• **Prompt**: Could you rewrite the material from its start through the line containing "<instances>...</instances> JSON list.", putting "smallest first" in place of "largest first" and leaving everything else unchanged? Return only those lines.

• **Record list**:
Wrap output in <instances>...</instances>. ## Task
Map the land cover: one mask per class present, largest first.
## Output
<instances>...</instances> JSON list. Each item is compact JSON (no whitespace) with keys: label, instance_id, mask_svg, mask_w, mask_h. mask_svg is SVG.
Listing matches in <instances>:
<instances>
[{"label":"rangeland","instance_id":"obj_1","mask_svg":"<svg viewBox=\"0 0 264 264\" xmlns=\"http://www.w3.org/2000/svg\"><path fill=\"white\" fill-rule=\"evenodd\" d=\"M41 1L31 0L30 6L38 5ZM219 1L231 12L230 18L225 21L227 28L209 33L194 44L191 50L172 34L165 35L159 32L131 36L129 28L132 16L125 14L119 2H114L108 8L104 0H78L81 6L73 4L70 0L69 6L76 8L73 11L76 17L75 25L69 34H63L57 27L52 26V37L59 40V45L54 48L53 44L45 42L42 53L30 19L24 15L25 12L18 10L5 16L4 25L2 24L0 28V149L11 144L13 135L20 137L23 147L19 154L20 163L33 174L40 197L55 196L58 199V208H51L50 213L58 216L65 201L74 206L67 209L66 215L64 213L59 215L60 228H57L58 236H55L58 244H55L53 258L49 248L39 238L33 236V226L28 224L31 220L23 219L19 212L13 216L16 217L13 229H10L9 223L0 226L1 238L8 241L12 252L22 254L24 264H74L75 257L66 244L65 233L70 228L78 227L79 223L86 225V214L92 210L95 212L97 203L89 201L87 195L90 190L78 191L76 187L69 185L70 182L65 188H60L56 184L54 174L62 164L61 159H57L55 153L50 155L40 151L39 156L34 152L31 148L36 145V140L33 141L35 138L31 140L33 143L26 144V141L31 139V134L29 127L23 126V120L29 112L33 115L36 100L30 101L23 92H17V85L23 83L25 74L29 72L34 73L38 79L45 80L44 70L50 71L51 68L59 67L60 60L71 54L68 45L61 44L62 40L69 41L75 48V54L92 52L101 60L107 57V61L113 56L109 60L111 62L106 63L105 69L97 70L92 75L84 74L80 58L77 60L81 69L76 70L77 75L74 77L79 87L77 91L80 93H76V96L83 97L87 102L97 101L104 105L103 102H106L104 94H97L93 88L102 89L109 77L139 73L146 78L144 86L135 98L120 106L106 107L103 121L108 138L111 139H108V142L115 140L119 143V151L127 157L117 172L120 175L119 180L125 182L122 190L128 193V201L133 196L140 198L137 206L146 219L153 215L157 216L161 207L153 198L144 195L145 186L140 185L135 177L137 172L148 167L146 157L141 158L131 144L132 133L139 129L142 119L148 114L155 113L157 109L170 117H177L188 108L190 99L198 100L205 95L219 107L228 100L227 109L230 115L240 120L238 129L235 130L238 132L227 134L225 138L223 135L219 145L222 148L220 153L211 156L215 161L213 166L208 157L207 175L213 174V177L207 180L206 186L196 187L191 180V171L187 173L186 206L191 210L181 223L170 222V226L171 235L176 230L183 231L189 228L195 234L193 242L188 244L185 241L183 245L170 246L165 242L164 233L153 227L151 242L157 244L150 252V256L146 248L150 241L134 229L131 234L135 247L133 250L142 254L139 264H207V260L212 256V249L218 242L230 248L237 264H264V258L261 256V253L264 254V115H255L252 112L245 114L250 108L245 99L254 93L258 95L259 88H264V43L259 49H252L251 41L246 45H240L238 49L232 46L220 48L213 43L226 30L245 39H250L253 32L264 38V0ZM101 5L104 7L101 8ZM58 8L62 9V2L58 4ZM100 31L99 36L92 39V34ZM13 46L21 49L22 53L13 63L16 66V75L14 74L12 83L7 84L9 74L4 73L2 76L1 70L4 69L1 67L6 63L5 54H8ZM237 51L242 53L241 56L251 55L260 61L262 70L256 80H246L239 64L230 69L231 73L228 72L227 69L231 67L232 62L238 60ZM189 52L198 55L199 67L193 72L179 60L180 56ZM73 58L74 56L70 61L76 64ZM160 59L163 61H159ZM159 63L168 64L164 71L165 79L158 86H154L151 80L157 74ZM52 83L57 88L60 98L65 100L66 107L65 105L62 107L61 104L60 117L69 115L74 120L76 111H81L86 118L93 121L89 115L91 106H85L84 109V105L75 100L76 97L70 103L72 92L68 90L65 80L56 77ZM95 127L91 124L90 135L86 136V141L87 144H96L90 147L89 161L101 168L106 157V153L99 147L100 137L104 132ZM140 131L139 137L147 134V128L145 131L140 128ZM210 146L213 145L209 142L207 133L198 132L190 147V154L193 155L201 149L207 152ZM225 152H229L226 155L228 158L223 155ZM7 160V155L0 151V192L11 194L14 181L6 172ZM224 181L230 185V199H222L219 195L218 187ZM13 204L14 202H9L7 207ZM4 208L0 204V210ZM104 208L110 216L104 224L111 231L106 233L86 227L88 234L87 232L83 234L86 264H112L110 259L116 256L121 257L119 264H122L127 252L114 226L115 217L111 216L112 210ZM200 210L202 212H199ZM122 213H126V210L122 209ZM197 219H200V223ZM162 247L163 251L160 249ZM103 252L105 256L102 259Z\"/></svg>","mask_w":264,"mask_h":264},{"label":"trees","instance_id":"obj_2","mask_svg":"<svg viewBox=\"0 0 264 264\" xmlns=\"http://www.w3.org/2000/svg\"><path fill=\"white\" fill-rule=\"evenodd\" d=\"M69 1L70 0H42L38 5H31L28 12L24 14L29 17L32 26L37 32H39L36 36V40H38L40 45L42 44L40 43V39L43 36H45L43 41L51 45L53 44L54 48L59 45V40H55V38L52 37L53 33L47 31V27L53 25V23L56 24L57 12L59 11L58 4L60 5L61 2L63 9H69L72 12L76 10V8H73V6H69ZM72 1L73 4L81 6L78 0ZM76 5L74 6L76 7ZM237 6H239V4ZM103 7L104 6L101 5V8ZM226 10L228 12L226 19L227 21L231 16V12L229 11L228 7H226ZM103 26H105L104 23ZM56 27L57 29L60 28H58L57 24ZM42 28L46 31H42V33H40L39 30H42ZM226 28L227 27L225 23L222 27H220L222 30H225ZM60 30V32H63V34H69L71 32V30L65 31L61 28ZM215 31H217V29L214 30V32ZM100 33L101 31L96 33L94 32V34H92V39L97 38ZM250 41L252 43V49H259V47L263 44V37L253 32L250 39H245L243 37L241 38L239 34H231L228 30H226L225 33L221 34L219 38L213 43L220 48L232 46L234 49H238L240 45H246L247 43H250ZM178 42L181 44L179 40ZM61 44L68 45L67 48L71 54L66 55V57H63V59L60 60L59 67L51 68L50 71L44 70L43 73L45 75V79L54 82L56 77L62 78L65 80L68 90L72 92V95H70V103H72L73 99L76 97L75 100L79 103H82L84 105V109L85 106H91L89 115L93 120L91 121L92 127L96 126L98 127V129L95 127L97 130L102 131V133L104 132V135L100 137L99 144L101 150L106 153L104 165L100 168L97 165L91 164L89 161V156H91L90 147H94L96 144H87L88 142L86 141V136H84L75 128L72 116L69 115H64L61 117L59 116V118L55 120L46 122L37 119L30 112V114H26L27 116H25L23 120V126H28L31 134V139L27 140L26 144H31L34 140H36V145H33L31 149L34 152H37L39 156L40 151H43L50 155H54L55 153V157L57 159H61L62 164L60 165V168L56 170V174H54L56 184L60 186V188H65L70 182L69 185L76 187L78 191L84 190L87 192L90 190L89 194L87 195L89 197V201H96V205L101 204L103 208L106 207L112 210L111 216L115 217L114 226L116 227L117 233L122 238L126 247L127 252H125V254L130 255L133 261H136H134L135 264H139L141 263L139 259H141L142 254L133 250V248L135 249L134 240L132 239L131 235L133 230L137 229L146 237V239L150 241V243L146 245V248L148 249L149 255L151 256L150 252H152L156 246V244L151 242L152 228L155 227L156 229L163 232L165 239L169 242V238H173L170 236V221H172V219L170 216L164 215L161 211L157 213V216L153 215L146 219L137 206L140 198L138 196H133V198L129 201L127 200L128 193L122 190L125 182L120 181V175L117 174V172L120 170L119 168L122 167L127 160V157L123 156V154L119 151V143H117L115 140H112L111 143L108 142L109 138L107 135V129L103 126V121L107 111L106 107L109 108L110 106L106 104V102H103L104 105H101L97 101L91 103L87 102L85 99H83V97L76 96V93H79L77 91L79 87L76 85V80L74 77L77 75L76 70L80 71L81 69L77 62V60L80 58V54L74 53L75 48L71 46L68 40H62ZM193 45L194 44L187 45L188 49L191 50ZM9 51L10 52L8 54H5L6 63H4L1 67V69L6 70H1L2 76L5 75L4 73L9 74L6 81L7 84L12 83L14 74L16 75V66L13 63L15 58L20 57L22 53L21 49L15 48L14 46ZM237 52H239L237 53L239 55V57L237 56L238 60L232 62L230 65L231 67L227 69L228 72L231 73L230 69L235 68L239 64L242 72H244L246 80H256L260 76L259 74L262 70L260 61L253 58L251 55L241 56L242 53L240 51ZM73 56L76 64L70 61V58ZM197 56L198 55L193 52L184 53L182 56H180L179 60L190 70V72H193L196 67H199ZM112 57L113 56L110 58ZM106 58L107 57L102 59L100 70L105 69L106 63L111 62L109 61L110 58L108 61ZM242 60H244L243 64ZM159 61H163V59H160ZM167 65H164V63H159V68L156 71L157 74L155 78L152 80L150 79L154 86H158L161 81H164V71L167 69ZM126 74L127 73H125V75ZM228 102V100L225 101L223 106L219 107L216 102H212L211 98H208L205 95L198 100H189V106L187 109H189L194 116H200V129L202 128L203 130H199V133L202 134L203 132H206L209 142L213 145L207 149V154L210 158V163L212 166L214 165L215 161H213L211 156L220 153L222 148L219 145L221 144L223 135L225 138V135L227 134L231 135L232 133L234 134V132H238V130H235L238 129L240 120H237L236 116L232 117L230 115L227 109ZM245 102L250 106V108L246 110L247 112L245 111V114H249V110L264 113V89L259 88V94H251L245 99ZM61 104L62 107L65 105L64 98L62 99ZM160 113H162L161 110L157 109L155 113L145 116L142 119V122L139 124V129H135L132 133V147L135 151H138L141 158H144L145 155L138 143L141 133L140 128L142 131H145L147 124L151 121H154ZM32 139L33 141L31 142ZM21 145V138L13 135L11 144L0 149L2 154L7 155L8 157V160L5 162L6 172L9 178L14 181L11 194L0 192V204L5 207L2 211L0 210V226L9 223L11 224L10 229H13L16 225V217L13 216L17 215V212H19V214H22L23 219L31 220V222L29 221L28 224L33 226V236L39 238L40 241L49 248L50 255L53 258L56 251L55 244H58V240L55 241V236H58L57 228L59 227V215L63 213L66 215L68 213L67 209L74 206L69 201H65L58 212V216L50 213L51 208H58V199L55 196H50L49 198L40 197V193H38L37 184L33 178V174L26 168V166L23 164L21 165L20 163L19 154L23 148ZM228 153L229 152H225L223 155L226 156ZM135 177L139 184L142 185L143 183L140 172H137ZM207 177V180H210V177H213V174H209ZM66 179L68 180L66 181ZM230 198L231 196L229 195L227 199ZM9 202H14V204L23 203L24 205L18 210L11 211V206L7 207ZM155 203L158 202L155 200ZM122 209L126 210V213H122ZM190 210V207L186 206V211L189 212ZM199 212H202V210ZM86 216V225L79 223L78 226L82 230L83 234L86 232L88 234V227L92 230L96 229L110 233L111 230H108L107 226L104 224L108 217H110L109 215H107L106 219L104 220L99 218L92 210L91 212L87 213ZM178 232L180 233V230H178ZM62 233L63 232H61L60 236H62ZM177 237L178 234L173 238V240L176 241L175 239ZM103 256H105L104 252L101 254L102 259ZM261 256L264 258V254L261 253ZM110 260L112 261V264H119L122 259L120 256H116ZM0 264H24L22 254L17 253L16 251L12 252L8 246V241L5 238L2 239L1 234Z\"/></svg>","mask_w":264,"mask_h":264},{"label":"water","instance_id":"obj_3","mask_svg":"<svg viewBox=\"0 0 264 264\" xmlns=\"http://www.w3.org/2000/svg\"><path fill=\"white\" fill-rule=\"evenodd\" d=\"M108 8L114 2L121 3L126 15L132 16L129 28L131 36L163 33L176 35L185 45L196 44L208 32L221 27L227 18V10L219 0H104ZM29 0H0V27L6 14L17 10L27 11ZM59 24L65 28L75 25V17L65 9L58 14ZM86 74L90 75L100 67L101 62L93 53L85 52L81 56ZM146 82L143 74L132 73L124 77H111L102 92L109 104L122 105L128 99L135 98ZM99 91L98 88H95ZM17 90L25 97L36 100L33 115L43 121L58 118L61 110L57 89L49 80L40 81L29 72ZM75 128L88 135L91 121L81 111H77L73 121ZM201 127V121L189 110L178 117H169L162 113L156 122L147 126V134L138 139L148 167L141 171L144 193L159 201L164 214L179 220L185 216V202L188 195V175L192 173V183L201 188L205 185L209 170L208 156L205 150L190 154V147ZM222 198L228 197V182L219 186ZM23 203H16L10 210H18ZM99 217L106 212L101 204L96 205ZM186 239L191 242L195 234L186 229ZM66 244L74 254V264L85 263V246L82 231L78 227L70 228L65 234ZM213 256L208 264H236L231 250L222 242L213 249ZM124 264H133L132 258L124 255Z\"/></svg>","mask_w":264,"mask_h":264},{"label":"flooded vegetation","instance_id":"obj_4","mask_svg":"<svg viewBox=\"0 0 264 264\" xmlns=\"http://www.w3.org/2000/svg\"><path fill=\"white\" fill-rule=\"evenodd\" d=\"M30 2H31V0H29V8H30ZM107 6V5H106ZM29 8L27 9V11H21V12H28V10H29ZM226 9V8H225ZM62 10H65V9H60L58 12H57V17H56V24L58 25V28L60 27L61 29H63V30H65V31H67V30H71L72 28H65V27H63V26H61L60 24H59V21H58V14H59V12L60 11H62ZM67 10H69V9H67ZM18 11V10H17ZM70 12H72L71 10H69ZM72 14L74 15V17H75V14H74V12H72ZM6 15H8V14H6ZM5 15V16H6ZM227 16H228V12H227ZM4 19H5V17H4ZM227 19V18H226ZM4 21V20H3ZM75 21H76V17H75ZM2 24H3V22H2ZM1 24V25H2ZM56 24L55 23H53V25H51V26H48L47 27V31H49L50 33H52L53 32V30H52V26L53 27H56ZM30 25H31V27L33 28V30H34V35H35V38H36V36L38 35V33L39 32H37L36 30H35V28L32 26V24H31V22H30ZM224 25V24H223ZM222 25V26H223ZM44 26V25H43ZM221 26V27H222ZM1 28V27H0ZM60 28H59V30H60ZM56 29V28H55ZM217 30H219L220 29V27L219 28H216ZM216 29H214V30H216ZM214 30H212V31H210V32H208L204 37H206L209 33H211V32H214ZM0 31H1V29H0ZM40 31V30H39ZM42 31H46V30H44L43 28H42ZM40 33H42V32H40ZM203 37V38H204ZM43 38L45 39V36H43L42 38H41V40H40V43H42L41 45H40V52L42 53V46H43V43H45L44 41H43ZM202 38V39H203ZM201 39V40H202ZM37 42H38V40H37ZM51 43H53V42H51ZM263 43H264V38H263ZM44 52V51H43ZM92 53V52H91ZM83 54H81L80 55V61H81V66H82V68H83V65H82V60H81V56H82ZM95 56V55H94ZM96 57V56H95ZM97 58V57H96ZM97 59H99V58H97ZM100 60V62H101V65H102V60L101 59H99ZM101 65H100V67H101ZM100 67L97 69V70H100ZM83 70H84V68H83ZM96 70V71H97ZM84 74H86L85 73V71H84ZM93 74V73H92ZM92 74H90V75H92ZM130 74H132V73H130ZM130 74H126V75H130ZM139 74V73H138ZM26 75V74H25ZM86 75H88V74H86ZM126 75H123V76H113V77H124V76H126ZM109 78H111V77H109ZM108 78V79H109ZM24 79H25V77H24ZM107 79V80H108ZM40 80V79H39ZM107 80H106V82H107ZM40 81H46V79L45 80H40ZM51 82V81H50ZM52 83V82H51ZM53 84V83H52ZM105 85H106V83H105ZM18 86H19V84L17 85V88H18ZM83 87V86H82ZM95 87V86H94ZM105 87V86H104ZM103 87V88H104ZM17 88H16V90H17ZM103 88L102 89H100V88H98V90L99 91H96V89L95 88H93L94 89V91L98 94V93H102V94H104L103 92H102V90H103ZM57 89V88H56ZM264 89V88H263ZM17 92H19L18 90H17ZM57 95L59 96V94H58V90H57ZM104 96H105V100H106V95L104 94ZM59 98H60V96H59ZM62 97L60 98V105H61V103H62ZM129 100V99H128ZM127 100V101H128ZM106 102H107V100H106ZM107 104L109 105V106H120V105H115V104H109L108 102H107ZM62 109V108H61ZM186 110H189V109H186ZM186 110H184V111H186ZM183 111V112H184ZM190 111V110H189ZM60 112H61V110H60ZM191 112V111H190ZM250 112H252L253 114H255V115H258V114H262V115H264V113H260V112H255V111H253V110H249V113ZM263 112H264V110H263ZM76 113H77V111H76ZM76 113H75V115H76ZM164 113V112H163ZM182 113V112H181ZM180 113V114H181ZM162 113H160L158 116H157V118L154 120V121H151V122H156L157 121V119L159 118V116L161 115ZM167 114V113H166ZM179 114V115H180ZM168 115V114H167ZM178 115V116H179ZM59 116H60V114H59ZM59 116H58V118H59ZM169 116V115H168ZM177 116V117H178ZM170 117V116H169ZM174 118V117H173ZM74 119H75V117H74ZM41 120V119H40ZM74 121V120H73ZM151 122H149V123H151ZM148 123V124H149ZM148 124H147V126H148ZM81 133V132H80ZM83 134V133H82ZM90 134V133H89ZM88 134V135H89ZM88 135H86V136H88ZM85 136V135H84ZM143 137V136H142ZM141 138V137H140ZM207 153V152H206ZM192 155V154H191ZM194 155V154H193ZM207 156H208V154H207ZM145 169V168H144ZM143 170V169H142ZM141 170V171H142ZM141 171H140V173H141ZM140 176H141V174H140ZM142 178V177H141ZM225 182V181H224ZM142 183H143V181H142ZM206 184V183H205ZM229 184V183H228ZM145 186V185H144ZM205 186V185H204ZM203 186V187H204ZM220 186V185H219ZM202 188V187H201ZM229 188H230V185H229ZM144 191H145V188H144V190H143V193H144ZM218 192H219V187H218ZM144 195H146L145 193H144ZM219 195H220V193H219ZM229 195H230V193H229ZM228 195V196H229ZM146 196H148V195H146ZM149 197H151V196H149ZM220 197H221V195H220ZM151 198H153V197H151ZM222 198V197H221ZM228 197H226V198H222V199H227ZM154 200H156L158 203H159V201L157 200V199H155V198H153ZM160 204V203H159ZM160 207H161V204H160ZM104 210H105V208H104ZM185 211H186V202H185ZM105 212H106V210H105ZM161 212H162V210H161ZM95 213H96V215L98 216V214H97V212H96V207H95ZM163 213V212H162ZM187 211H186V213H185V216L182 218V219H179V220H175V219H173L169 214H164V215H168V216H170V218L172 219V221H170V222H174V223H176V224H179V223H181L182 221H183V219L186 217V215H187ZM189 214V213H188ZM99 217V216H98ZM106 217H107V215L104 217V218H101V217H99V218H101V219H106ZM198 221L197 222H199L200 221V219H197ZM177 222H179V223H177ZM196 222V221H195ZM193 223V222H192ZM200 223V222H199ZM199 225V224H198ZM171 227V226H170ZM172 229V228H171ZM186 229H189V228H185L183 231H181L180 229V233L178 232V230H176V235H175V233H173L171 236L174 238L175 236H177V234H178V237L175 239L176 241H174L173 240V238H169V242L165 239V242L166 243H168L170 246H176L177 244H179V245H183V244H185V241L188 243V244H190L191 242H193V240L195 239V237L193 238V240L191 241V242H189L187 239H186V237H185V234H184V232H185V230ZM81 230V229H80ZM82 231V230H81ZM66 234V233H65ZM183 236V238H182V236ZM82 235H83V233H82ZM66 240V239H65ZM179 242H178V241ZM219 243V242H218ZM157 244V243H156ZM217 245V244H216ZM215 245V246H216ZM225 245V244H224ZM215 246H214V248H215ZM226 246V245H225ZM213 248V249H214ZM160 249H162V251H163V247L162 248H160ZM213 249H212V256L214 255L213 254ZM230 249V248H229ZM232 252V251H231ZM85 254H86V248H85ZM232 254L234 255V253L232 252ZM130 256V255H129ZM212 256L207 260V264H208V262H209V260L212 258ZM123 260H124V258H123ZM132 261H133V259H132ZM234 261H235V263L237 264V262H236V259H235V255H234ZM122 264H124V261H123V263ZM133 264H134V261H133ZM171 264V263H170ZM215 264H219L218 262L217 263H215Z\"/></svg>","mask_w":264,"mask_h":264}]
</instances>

• **Task result**:
Wrap output in <instances>...</instances>. ## Task
Map the land cover: one mask per class present, smallest first.
## Output
<instances>...</instances> JSON list. Each item is compact JSON (no whitespace) with keys: label, instance_id, mask_svg, mask_w, mask_h. mask_svg is SVG.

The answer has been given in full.